There are thousands and thousands of youth sports teams, but how many of them are really doing team the right way? As a sports mom for 21 years, I watched my kids play on more than 100 teams, and if I am being honest I will have to say that a lot of them had no clue about how to do team the right way.
What makes a good team?
As a coach, here are the team characteristics you should be striving to nurture, and as a parent, here’s the kind of team you should be seeking. It won’t happen every season, but when it does, it’s almost magical.
1. Good teams don’t take no for an answer when it comes to believing in kids.
I’ve seen how belief empowers a kid. When my son was a senior QB, he played a game that he would rather forget. It was rainy and muddy, and as a result, the offense was disastrously sluggish. My son feared he might lose his job. On Monday, Coach called him into his office, and it wasn’t to fire him. Instead, he told my son that he believed in him and gave three reasons why he wanted my son to succeed. Knowing that his coach believed in him gave my son the strength to come back the next week with an outstanding offensive performance. Good teams look for the positive. Talk about the positive, and affirm the good in kids.
Good teams don’t hold past mistakes against kids. Good teams look for ways to help all kids succeed.
2. Good teams know how to celebrate the small victories or the one person’s success.
Sometimes parents and coaches overlook small victories because they are too busy looking for the big stuff–the touchdown passes, winning goals, home runs, or game-high points scored.
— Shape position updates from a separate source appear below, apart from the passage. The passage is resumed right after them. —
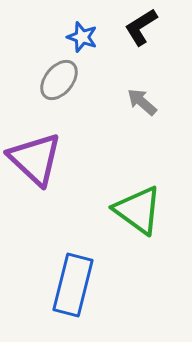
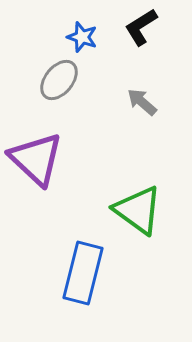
purple triangle: moved 1 px right
blue rectangle: moved 10 px right, 12 px up
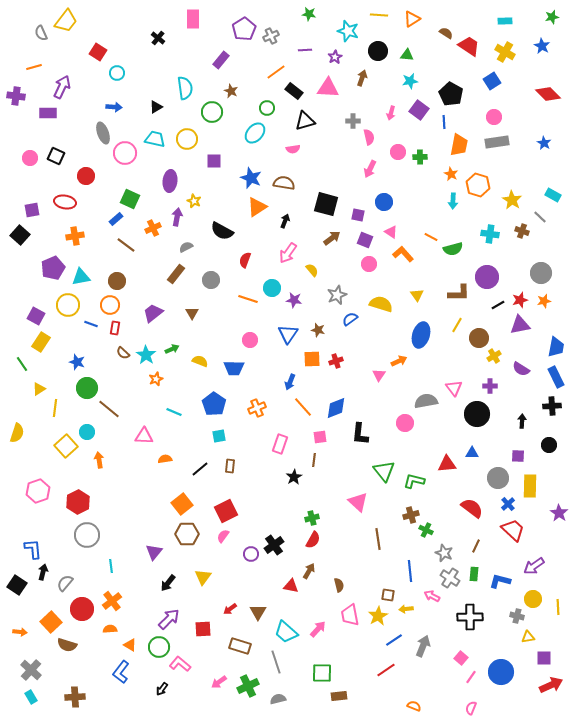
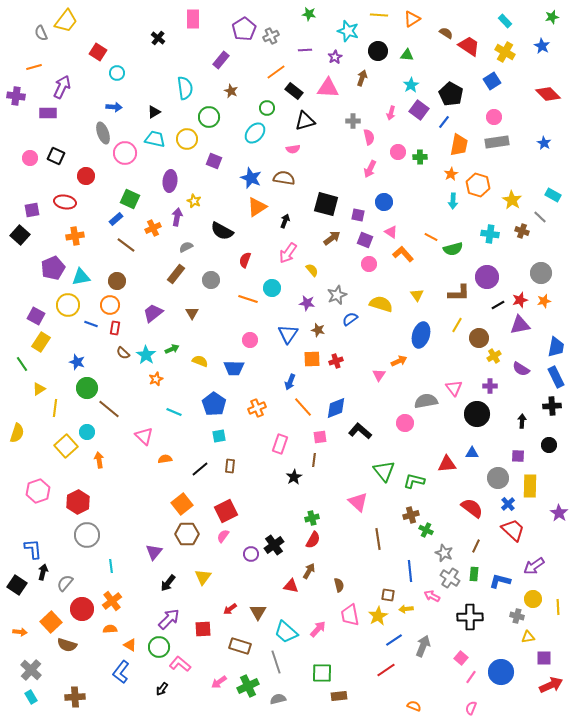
cyan rectangle at (505, 21): rotated 48 degrees clockwise
cyan star at (410, 81): moved 1 px right, 4 px down; rotated 21 degrees counterclockwise
black triangle at (156, 107): moved 2 px left, 5 px down
green circle at (212, 112): moved 3 px left, 5 px down
blue line at (444, 122): rotated 40 degrees clockwise
purple square at (214, 161): rotated 21 degrees clockwise
orange star at (451, 174): rotated 16 degrees clockwise
brown semicircle at (284, 183): moved 5 px up
purple star at (294, 300): moved 13 px right, 3 px down
black L-shape at (360, 434): moved 3 px up; rotated 125 degrees clockwise
pink triangle at (144, 436): rotated 42 degrees clockwise
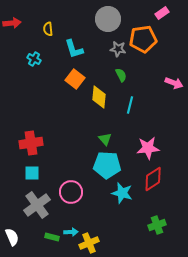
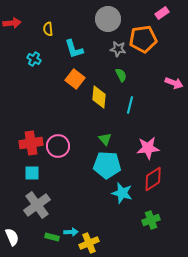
pink circle: moved 13 px left, 46 px up
green cross: moved 6 px left, 5 px up
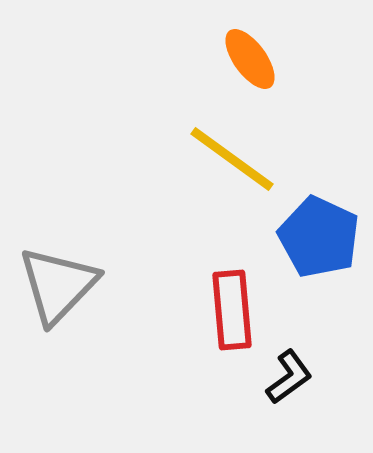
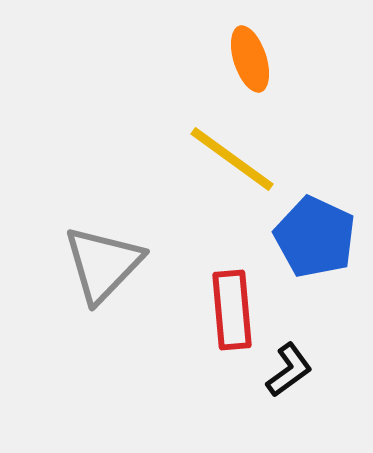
orange ellipse: rotated 18 degrees clockwise
blue pentagon: moved 4 px left
gray triangle: moved 45 px right, 21 px up
black L-shape: moved 7 px up
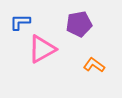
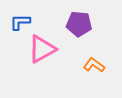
purple pentagon: rotated 15 degrees clockwise
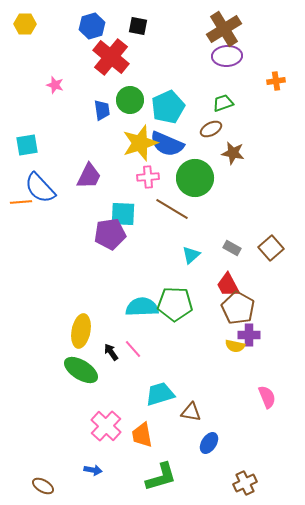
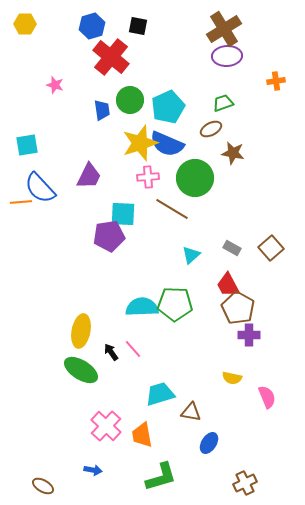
purple pentagon at (110, 234): moved 1 px left, 2 px down
yellow semicircle at (235, 346): moved 3 px left, 32 px down
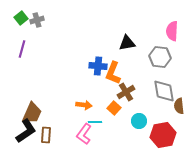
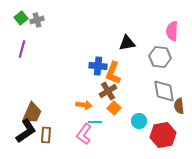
brown cross: moved 18 px left, 1 px up
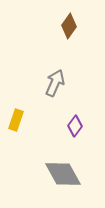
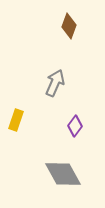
brown diamond: rotated 15 degrees counterclockwise
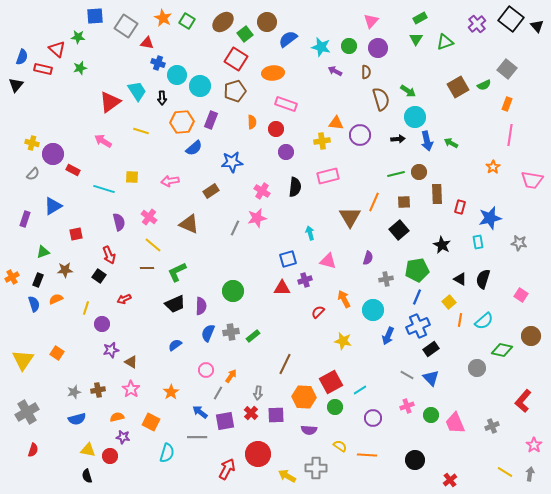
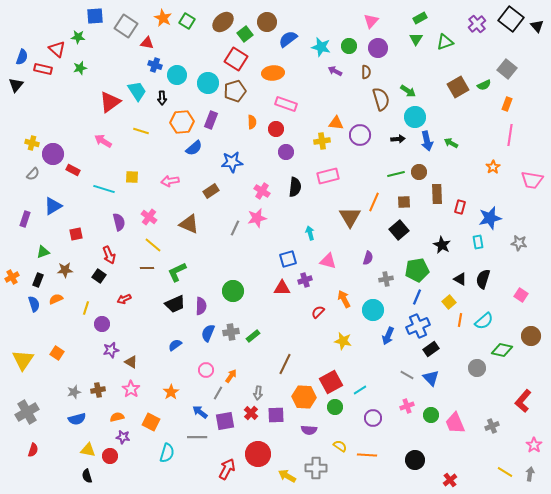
blue cross at (158, 63): moved 3 px left, 2 px down
cyan circle at (200, 86): moved 8 px right, 3 px up
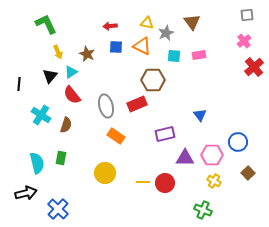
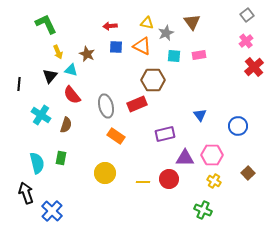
gray square: rotated 32 degrees counterclockwise
pink cross: moved 2 px right
cyan triangle: moved 2 px up; rotated 48 degrees clockwise
blue circle: moved 16 px up
red circle: moved 4 px right, 4 px up
black arrow: rotated 95 degrees counterclockwise
blue cross: moved 6 px left, 2 px down
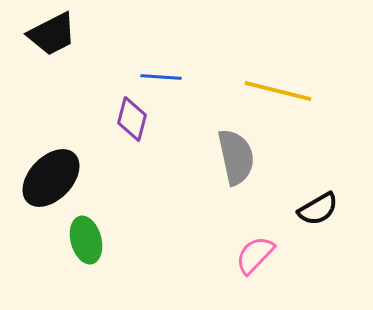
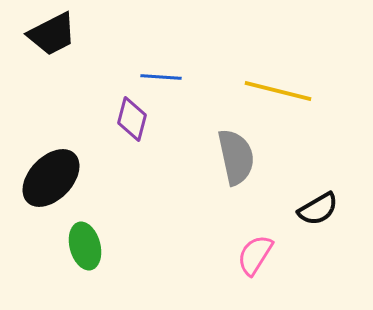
green ellipse: moved 1 px left, 6 px down
pink semicircle: rotated 12 degrees counterclockwise
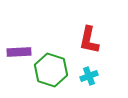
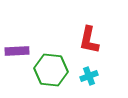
purple rectangle: moved 2 px left, 1 px up
green hexagon: rotated 12 degrees counterclockwise
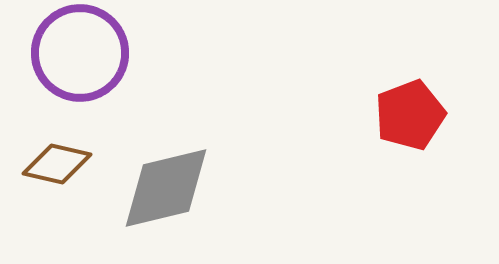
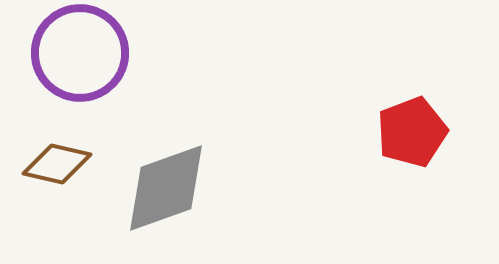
red pentagon: moved 2 px right, 17 px down
gray diamond: rotated 6 degrees counterclockwise
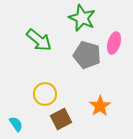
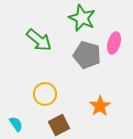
brown square: moved 2 px left, 6 px down
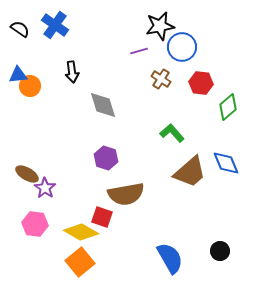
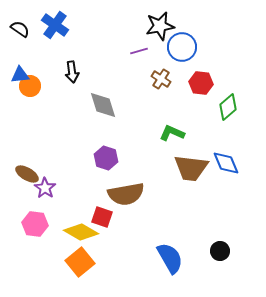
blue triangle: moved 2 px right
green L-shape: rotated 25 degrees counterclockwise
brown trapezoid: moved 1 px right, 4 px up; rotated 48 degrees clockwise
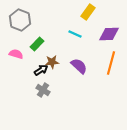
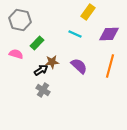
gray hexagon: rotated 10 degrees counterclockwise
green rectangle: moved 1 px up
orange line: moved 1 px left, 3 px down
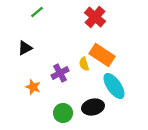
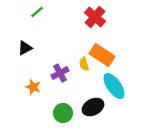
black ellipse: rotated 15 degrees counterclockwise
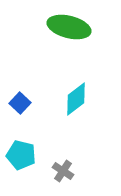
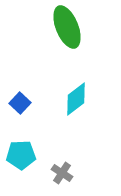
green ellipse: moved 2 px left; rotated 54 degrees clockwise
cyan pentagon: rotated 16 degrees counterclockwise
gray cross: moved 1 px left, 2 px down
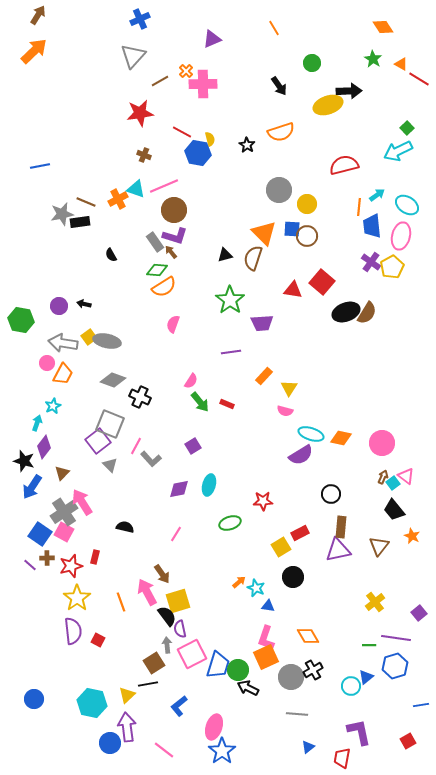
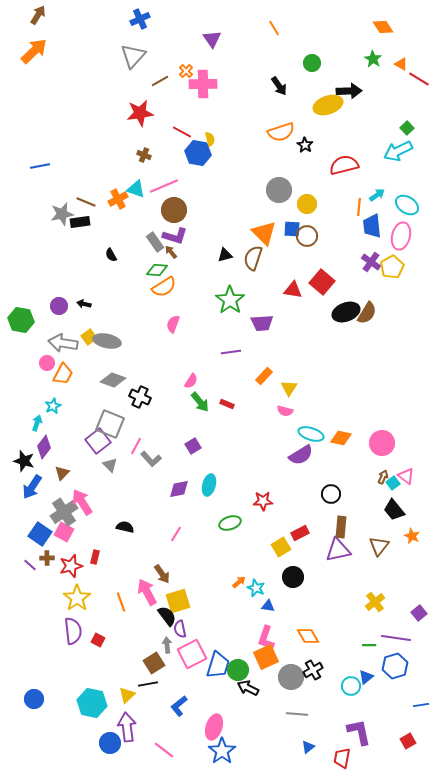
purple triangle at (212, 39): rotated 42 degrees counterclockwise
black star at (247, 145): moved 58 px right
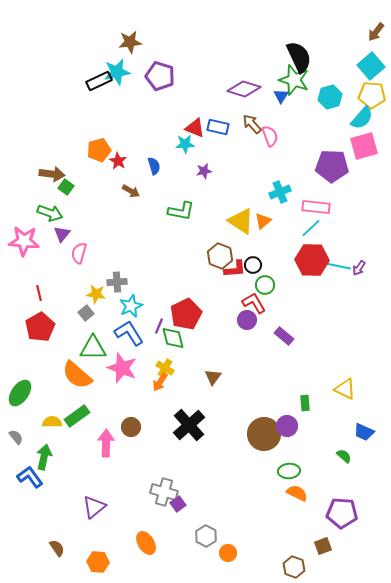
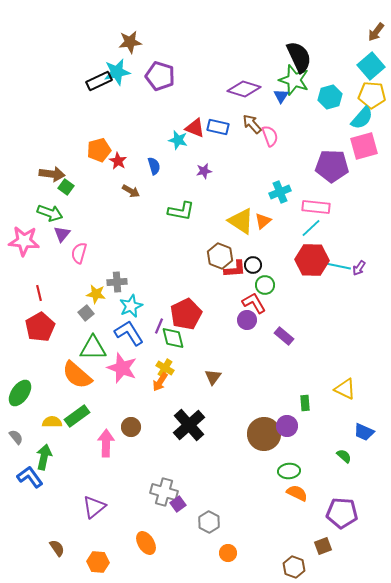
cyan star at (185, 144): moved 7 px left, 4 px up; rotated 18 degrees clockwise
gray hexagon at (206, 536): moved 3 px right, 14 px up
While it’s okay to rejoice in those successes, coaches and parents should never overlook the small victories or the one person’s accomplishments.
Small victories are different for every player and every team. Small victories are subtle; many parents and coaches miss them because they are too busy focusing on the negative while waiting for the really BIG victories to come along. A small victory may be the team’s ability to work as a team instead of playing selfishly. It may be running the offense correctly or cutting down on turnovers. And a small victory may be only one person’s achievement. Maybe one player was finally victorious on learning a certain skill that another teammate had already mastered. Good teams don’t forget to celebrate the one or the small because good teams care about each individual as an individual, not just as part of a team.
3. Good teams don’t take themselves too seriously.
Let me say this bluntly: parents and coaches need to lighten up. Laughter during practice–at appropriate times–is a good thing. Hard work and fun can co-exist. Teams who take themselves too seriously and can’t tolerate some lightheartedness or can never get to the point of laughing at their mistakes, are missing a lot of the fun that can come from being part of a team. It could even be argued that a team who laughs together, wins together.
4. Good teams see potential in kids when no one else does.
What is potential anyway? The dictionary definition describes it as a latent excellence or ability that may or may not be developed. Every child has some skill or ability. The challenge is for the coach to find that skill and help the child develop it. A good team will be honest about kids’ skills, recognize that each player his his unique gifts, and then help each player develop that ability. Perhaps you are thinking that is a lot to ask of a coach, but that’s why coaching kids is such a huge job. Coaches should not just be building teams to win, they should be building up humans to succeed and grow in character.